→ Task brief: Within the entries that follow, show each line where the word "source" occurs.

Stored entries
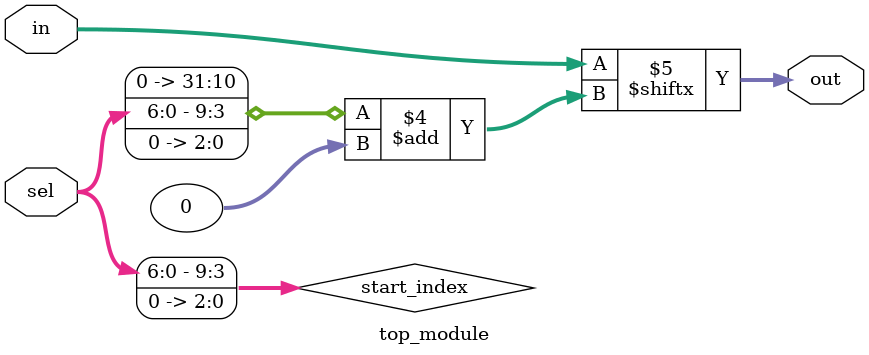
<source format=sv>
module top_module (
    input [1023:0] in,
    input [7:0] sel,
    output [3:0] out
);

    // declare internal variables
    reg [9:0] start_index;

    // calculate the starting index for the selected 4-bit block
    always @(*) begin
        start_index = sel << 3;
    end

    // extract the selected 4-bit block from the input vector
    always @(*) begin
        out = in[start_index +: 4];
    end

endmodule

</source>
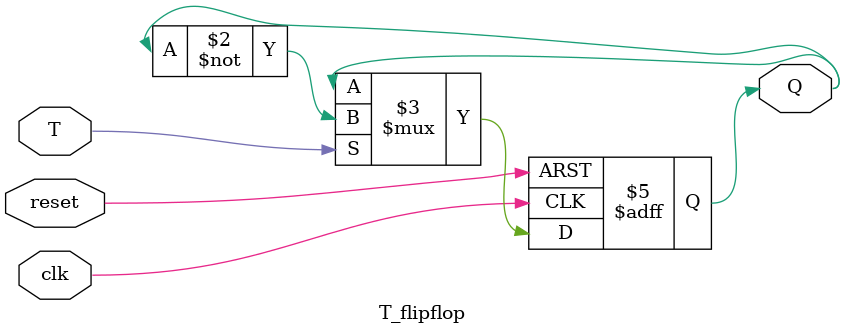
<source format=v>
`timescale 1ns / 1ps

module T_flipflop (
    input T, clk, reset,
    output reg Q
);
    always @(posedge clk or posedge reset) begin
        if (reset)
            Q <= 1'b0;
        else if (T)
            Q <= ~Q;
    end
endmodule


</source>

→ Exercise output:
<source format=sv>
</source>
<source format=v>
</source>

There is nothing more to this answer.